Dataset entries
•••
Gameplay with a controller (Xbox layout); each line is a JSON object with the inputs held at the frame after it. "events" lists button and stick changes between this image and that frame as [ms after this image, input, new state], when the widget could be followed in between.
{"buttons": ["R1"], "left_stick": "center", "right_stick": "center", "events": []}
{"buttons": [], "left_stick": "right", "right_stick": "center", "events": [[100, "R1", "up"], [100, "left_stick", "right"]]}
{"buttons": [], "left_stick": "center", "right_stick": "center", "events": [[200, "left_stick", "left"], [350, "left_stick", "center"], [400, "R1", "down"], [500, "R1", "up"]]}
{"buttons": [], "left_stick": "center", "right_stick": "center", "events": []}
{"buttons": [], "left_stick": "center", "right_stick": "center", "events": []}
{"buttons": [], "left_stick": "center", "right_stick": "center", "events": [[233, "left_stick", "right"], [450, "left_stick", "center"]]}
•••
For this exercise, write out all of the data exactly.

Gameplay with a controller (Xbox layout); each line is a JSON object with the inputs held at the frame after it. "events" lists button and stick changes between this image and that frame as [ms after this image, input, new state], when the widget could be followed in between.
{"buttons": ["R1"], "left_stick": "center", "right_stick": "center", "events": []}
{"buttons": [], "left_stick": "right", "right_stick": "center", "events": [[100, "R1", "up"], [100, "left_stick", "right"]]}
{"buttons": [], "left_stick": "center", "right_stick": "center", "events": [[200, "left_stick", "left"], [350, "left_stick", "center"], [400, "R1", "down"], [500, "R1", "up"]]}
{"buttons": [], "left_stick": "center", "right_stick": "center", "events": []}
{"buttons": [], "left_stick": "center", "right_stick": "center", "events": []}
{"buttons": [], "left_stick": "center", "right_stick": "center", "events": [[233, "left_stick", "right"], [450, "left_stick", "center"]]}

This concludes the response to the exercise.